I know twisting with a stick will get you some very tight wire. I just built a rabbitry for my daughter and used that trick for the diagonal bracing. That thing is SOLID now.

But I tend to think the allthread rods are going to be more convenient over the long haul.


----------



## t_andersen (Aug 7, 2006)

Here's a sketch showing what the cross beams under and over the boards could look like. It's not to scale, they would be much longer than shown in the drawing. The steel wires would lie in the slots. The slots could be made with a router, a dato, a circle saw, or even a chain saw. I haven't figured out how to avoid that the steel wires cut into the cross beams. Maybe one can saw small pieces of an angle iron as protection angles for the ends of the slots.

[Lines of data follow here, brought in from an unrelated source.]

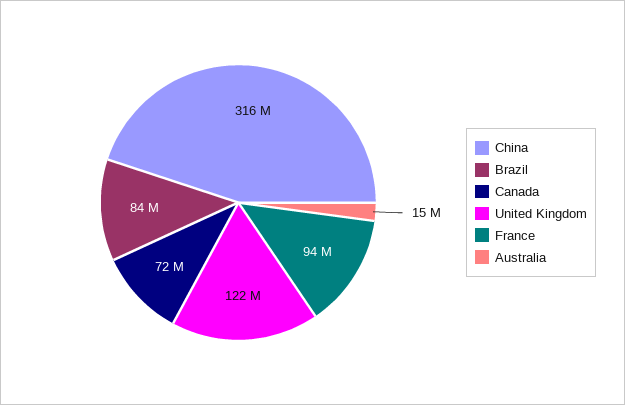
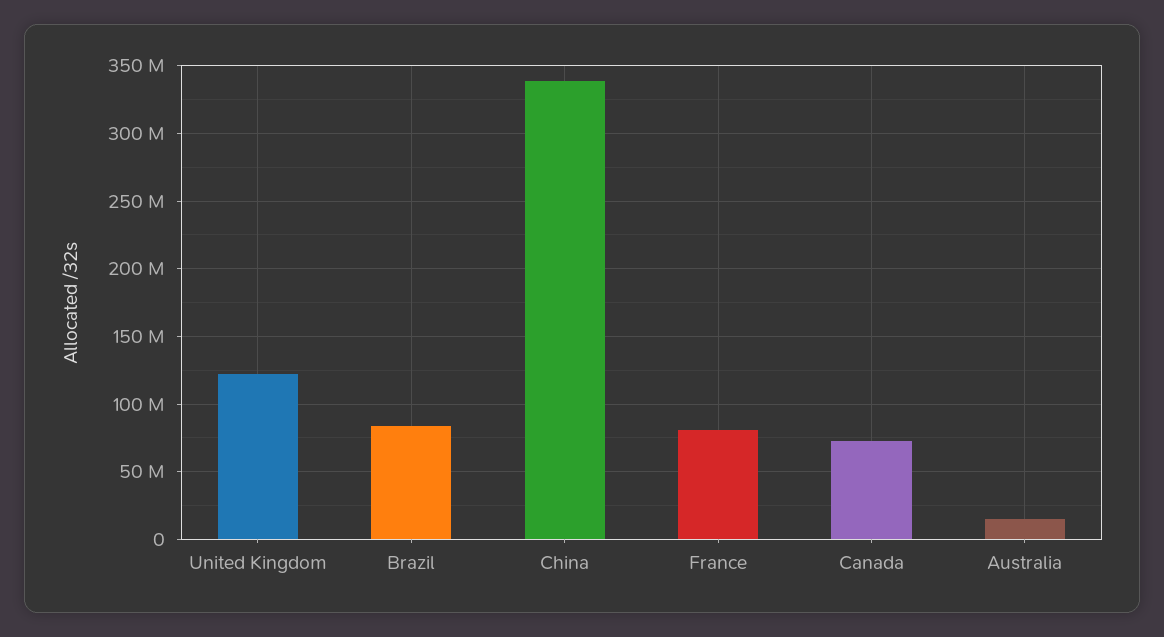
  {
-   "China": 316000000,
+   "China": 340000000,
    "Brazil": 84000000,
    "Canada": 72000000,
    "United Kingdom": 122000000,
-   "France": 94000000,
+   "France": 80000000,
    "Australia": 15000000
  }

Any comments or improvements?


----------



## coveredinsap (Aug 14, 2006)

The problem isn't so much the weight/straps/whatever needed to hold the wood flat as it is the wood drying too fast. If you stack the wood in the shade and cover it with a tarp ...even in the summertime (and visqueen/visquine plastic is perfect) so that you slow down the drying, the wood will tend not to cup/bow/twist/split anywhere near as much....if at all. (Just leave the board ends somewhat uncovered around the bottom of the stack so that air can flow up and under the tarp.)

If, on the other hand, you don't keep the wood covered with a tarp and out of the sun, then nothing that you do and no amount of weight/pressure on it will keep the wood from moving. It's the nature of the beast.


----------



## aggiewoodbutchr (Aug 14, 2006)

coveredinsap said:


> The problem isn't so much the weight/straps/whatever needed to hold the wood flat as it is the wood drying too fast. If you stack the wood in the shade and cover it with a tarp ...even in the summertime (and visqueen/visquine plastic is perfect) so that you slow down the drying, the wood will tend not to cup/bow/twist/split anywhere near as much....if at all. (Just leave the board ends somewhat uncovered around the bottom of the stack so that air can flow up and under the tarp.)
> 
> If, on the other hand, you don't keep the wood covered with a tarp and out of the sun, then nothing that you do and no amount of weight/pressure on it will keep the wood from moving. It's the nature of the beast.



Shade - good
Cover - good
Plastic - fine
Slow drying - good

You are getting closer, Sap, but not still quite right.

If you are stacking outdoors you want the prevailing wind / air flow to pass through the _side_ of the stack, not the ends. Air flowing predominately through end of a stack will cause ends of the boards to dry faster than the center, resulting in increased checking. I get the best results by covering my air-dry stacks such that they are fully protected from the rain and direct sun, but get full airflow from the sides. I'll even drape a tarp on the ends of the stack to facilitate this if the situation warrants.

What happened to the guy that said if you did anything more than throw it in a unstickered pile you are being "anal about wood"?

This is a very good point to bring up nonetheless.


----------



## coveredinsap (Aug 14, 2006)

Yes, I had a couple of feet between the ground and the visquine (tarp) edge all the way around.


----------



## aggiewoodbutchr (Aug 14, 2006)

coveredinsap said:


> Yes, I had a couple of feet between the ground and the visquine (tarp) edge all the way around.



I stand corrected.


----------